Arlington, Va. — The Air-Conditioning, Heating, and Refrigeration Institute (AHRI) applauded the resolution of a lawsuit regarding implementation and enforcement of regional standards for residential central air conditioners (ACs) and non-weatherized furnaces. AHRI was instrumental in a settlement agreement, which was signed by all parties to the lawsuit and submitted to the U.S. Circuit Court of Appeals for the D.C. Circuit today. The court is expected to accept the agreement, thereby ending the litigation and allowing the regional AC and national heat pump standards to go into effect, as scheduled, January 1, 2015.
Under the settlement agreement, the regional non-weatherized furnace standards contained in the Final Rule promulgated by the Department of Energy (DOE) in 2011 and stayed by the Court in 2012, will be vacated, and DOE will undertake another rulemaking for those products.

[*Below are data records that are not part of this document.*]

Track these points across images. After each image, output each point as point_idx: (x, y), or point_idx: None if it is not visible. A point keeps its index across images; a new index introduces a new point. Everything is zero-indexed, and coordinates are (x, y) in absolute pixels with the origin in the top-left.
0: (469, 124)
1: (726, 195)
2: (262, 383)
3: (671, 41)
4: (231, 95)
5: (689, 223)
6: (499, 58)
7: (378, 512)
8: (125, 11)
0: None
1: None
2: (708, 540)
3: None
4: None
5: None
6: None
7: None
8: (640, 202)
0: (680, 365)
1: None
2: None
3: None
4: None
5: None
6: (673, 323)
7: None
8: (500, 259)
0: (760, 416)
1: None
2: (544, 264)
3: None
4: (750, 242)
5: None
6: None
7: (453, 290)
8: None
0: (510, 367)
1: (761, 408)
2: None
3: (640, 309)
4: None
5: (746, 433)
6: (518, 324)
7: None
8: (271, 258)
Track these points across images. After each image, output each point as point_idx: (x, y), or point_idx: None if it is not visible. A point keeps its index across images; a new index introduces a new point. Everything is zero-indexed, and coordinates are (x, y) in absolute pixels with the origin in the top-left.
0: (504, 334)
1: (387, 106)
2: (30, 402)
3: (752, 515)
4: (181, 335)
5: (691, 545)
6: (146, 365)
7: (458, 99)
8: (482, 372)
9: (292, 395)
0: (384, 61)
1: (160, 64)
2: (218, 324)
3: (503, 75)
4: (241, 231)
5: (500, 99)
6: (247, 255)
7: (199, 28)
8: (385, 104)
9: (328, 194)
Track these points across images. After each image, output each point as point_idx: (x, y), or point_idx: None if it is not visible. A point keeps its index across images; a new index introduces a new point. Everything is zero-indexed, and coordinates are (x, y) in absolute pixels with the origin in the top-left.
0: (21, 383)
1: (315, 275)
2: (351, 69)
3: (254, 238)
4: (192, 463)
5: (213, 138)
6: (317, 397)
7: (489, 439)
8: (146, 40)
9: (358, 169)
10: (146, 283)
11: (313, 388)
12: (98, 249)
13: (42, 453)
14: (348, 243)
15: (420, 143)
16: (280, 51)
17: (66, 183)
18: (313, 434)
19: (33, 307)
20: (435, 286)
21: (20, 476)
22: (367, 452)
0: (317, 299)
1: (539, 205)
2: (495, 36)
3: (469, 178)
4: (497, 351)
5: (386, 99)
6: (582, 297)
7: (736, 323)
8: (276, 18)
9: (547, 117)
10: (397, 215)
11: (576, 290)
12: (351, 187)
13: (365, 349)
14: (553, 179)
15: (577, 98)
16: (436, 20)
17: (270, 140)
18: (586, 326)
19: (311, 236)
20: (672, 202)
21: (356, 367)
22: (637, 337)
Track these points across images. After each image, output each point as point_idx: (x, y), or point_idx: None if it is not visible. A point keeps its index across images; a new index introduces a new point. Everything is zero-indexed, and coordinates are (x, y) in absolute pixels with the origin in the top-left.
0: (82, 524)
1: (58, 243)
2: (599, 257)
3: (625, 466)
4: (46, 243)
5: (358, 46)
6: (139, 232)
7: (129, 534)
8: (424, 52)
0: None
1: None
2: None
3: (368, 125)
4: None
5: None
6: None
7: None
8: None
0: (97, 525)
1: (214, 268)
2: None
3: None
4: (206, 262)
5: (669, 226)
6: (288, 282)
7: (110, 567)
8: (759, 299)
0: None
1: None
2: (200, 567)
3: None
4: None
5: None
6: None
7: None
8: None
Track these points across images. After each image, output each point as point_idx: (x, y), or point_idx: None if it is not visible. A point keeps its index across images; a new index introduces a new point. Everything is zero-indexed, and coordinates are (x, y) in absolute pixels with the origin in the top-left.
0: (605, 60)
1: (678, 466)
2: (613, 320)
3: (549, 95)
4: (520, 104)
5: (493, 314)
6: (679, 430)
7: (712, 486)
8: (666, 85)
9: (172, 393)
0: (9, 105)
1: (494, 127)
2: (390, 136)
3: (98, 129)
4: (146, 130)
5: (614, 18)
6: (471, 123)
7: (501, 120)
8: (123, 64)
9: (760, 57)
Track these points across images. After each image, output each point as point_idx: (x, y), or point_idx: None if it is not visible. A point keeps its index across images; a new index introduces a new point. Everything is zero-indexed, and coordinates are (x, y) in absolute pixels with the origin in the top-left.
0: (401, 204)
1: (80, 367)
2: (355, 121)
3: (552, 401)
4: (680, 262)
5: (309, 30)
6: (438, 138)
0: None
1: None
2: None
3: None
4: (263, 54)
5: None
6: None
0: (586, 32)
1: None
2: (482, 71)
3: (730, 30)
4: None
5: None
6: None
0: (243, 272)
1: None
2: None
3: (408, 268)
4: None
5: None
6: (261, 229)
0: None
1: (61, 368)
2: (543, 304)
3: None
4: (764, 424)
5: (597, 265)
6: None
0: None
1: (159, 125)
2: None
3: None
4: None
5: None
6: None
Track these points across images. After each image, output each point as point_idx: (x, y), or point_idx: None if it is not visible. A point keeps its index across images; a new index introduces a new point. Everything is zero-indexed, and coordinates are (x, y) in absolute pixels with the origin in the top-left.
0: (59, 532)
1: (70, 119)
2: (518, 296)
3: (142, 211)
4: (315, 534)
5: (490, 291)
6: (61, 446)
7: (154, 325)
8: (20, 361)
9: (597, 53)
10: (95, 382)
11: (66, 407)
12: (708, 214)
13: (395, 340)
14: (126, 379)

In addition, the agreement provides for an 18-month grace period – until July 1, 2016 – for compliance with the regional AC standards, a provision designed to avoid stranded inventory and protect manufacturers, distributors, and contractors.
The agreement also includes a commitment by DOE to review and clarify the process by which direct final rules are promulgated; and a pledge by the agency to initiate a negotiated enforcement rulemaking involving all stakeholders.
“This is a significant accomplishment for the industry, and it wouldn’t have been possible without Heating, Air-conditioning & Refrigeration Distributors International (HARDI), Air Conditioning Contractors of America (ACCA), and AHRI all coming together,” said AHRI President & CEO Stephen Yurek. “The leverage HARDI created with its motion to get DOE to agree to the terms they agreed to will really help not only for today as we look at the regional standards going into effect for cooling equipment, but also for the future, for having a clearer picture of the DOE’s rulemaking process,” he added.